ASSIGNMENT: Look through the lines below and extract any with the word "logic".

DATA LISTING:
--------
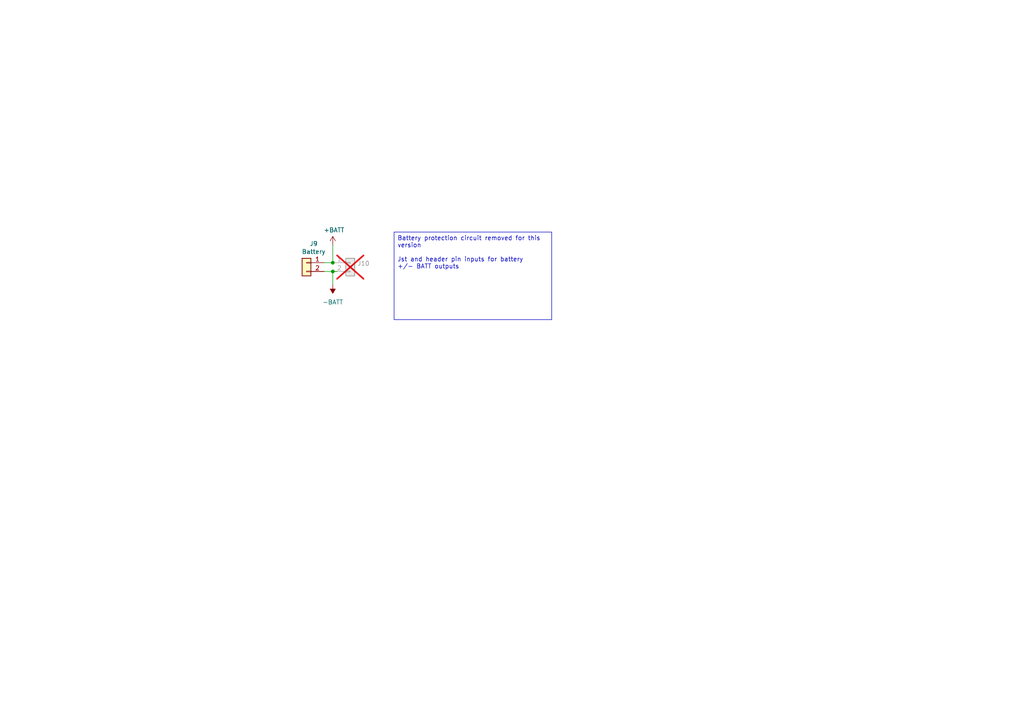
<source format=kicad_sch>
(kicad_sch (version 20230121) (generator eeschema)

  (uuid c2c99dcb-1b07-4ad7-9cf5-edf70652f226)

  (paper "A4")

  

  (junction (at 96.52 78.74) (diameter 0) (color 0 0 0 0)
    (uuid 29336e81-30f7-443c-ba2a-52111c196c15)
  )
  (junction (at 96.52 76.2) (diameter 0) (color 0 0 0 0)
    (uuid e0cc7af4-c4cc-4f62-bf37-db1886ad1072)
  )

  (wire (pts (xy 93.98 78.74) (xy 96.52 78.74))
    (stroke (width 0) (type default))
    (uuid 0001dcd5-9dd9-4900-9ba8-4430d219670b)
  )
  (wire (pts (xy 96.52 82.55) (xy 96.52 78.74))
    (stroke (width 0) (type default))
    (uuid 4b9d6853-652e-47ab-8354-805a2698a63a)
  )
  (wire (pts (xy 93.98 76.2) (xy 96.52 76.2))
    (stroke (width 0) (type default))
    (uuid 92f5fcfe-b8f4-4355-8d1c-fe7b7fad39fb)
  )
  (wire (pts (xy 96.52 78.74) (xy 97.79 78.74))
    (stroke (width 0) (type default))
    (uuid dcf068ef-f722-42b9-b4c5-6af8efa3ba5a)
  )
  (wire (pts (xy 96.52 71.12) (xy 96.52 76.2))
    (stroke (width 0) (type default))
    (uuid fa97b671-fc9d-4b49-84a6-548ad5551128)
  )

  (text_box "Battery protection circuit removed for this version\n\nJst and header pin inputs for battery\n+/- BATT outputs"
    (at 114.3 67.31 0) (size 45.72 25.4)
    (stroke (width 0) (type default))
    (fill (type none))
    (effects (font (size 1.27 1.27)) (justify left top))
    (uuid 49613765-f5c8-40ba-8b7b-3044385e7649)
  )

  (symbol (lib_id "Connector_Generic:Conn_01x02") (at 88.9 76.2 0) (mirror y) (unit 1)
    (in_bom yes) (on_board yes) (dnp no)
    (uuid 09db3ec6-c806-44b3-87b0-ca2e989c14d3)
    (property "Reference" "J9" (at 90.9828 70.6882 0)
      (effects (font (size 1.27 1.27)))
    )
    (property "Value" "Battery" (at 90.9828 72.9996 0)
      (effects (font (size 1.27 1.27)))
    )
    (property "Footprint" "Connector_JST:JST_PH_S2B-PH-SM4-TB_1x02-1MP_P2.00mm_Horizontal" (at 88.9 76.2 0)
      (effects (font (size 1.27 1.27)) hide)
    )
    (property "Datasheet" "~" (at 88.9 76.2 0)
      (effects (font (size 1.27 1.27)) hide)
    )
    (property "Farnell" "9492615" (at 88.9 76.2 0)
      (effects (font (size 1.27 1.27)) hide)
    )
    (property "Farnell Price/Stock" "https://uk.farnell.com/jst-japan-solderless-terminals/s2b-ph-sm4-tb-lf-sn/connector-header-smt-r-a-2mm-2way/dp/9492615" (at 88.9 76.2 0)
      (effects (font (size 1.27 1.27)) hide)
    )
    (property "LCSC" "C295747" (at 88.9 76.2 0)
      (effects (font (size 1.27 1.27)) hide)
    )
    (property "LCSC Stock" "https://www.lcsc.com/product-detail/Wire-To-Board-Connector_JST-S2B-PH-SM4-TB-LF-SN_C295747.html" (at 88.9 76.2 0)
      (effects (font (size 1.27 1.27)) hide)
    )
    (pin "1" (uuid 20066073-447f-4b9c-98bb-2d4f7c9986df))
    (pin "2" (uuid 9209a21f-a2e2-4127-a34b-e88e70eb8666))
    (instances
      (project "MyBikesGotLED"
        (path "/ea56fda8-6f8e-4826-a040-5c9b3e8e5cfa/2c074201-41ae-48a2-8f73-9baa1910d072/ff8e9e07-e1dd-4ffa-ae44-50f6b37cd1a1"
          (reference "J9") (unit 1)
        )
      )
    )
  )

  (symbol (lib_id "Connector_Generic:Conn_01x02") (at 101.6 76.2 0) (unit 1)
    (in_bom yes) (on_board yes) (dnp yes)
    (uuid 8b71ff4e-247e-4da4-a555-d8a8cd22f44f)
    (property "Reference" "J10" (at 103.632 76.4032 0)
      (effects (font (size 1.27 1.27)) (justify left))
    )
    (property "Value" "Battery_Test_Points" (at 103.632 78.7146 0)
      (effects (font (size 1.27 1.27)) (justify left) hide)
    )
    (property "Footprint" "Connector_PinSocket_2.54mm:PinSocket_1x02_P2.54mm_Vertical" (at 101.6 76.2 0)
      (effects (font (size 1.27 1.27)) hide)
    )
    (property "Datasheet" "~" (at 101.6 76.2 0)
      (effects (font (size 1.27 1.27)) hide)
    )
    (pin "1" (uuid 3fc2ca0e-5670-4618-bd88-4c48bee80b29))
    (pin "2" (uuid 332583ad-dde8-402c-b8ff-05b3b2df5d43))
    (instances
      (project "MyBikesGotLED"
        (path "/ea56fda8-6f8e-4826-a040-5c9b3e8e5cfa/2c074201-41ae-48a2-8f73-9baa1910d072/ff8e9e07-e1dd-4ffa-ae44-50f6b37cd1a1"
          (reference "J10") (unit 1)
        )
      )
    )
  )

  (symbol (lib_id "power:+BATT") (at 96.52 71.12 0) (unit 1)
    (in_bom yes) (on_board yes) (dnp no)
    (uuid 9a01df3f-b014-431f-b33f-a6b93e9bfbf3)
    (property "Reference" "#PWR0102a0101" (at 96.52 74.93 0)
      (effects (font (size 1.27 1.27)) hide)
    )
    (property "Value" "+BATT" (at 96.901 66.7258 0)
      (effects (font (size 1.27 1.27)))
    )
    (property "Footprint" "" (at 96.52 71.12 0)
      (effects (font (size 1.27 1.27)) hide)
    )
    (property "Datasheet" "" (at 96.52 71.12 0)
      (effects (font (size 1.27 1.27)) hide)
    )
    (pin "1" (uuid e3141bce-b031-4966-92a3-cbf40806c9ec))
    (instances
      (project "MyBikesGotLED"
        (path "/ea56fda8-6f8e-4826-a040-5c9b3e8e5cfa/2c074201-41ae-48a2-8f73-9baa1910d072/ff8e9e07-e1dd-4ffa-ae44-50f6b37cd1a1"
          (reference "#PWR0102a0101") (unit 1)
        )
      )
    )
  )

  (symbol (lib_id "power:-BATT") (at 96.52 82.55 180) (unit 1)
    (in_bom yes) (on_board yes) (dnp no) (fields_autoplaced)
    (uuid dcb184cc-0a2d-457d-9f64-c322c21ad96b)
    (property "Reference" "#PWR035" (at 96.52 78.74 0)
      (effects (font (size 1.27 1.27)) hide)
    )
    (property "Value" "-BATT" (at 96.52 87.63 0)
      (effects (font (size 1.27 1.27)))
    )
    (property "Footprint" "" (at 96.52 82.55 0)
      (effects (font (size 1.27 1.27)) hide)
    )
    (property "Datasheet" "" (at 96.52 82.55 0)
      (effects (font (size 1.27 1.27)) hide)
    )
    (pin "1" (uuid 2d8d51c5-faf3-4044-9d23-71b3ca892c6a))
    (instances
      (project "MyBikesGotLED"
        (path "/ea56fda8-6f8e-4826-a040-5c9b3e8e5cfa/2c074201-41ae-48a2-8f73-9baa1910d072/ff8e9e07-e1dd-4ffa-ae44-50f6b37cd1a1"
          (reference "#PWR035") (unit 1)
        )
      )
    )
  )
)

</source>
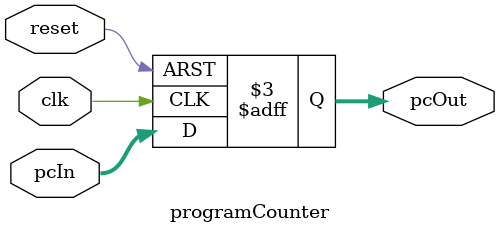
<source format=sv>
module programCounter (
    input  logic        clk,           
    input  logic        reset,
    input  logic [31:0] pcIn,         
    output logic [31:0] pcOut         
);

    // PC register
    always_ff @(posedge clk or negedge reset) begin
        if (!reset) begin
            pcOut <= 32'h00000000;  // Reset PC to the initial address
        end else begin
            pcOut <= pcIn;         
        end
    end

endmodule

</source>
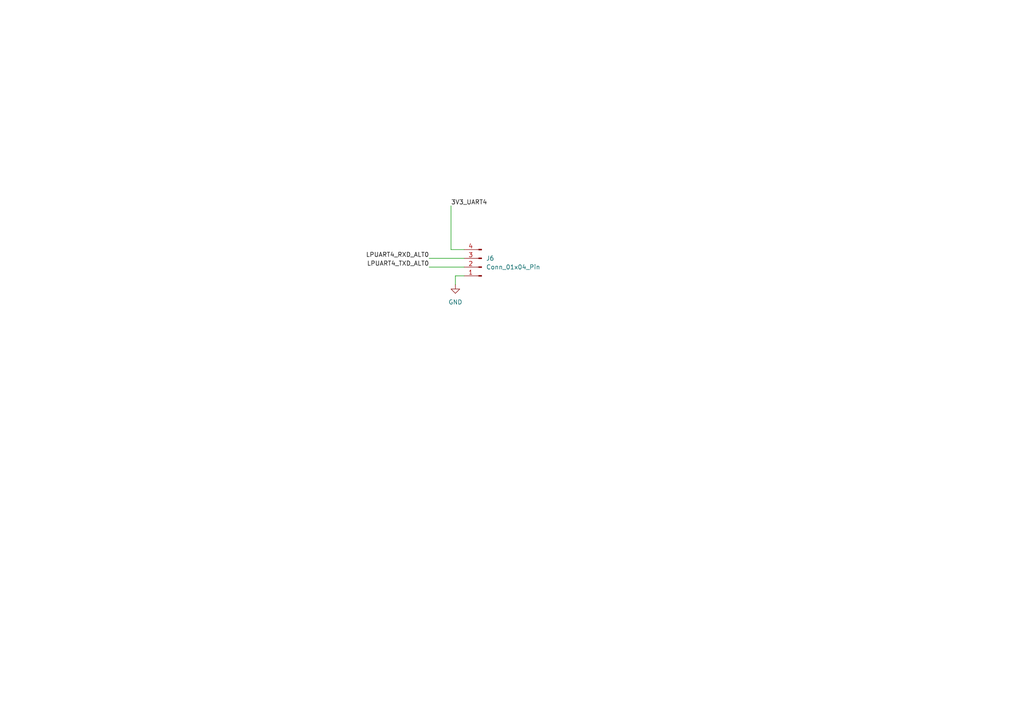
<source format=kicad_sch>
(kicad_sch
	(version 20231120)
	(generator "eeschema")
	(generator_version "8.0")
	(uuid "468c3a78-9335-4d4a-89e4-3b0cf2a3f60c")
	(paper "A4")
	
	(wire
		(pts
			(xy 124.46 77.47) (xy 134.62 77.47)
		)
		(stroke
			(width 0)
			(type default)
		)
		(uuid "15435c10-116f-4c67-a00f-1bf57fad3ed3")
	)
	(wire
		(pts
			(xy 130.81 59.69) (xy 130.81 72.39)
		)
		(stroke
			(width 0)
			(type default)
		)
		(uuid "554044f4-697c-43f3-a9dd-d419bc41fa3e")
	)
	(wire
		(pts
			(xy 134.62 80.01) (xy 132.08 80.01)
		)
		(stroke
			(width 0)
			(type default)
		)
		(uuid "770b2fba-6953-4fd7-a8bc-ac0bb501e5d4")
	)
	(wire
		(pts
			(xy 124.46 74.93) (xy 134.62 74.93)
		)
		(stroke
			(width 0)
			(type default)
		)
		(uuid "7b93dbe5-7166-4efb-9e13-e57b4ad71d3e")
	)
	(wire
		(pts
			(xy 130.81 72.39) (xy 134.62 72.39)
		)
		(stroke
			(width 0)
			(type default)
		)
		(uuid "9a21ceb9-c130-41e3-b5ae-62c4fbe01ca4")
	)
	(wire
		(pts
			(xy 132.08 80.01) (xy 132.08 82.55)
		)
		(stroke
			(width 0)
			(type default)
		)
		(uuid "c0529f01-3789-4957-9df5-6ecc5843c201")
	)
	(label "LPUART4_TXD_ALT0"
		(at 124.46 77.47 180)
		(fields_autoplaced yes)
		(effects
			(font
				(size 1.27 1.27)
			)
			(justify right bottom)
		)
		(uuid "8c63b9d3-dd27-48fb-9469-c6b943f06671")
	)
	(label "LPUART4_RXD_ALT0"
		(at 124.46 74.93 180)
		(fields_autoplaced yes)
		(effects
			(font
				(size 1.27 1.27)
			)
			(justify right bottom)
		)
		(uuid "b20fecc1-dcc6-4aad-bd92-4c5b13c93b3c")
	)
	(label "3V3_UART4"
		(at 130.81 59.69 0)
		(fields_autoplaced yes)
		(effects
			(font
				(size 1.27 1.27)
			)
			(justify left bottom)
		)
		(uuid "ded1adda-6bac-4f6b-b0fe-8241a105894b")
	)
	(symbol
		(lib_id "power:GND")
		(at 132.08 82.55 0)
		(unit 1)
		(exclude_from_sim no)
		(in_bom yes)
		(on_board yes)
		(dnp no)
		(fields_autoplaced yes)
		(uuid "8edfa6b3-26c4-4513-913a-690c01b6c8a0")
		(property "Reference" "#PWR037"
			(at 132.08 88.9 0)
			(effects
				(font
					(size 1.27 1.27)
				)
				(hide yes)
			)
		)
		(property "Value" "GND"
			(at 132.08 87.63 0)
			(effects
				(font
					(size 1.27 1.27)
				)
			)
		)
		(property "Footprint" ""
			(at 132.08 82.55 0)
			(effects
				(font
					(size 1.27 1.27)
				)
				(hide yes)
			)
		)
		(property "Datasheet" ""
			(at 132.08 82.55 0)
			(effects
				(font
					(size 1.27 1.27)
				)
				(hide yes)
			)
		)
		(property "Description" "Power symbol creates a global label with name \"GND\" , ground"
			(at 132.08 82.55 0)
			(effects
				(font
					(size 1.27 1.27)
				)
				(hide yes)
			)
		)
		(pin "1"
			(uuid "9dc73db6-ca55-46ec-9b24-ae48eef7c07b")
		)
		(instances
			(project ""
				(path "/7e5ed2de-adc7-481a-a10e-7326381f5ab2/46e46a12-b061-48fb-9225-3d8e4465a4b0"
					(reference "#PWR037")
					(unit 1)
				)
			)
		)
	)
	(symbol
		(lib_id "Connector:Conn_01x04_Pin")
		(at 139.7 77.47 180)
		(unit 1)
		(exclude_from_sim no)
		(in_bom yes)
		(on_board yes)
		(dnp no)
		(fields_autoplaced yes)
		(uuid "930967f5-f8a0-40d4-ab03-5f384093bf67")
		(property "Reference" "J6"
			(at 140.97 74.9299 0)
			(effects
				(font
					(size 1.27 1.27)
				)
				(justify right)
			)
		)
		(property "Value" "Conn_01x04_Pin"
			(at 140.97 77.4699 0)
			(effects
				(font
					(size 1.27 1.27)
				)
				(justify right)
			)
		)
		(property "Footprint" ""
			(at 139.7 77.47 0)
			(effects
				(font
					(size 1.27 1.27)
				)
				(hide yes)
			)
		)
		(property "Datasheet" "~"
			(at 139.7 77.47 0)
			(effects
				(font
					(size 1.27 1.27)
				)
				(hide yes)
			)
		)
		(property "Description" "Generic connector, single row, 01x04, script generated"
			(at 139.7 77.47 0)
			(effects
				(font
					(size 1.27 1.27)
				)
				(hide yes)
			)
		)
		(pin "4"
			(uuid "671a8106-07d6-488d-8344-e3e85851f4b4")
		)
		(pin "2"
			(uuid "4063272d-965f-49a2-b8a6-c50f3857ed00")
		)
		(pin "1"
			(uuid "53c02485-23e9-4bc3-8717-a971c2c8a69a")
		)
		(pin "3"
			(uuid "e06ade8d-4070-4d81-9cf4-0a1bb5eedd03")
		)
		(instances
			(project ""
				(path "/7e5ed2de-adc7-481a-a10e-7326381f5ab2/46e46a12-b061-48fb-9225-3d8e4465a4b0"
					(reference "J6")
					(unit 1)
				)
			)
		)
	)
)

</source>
--------
TASK SOLUTION:
    input  logic        clk,           
    input  logic        reset,
    input  logic [31:0] pcIn,         
    output logic [31:0] pcOut         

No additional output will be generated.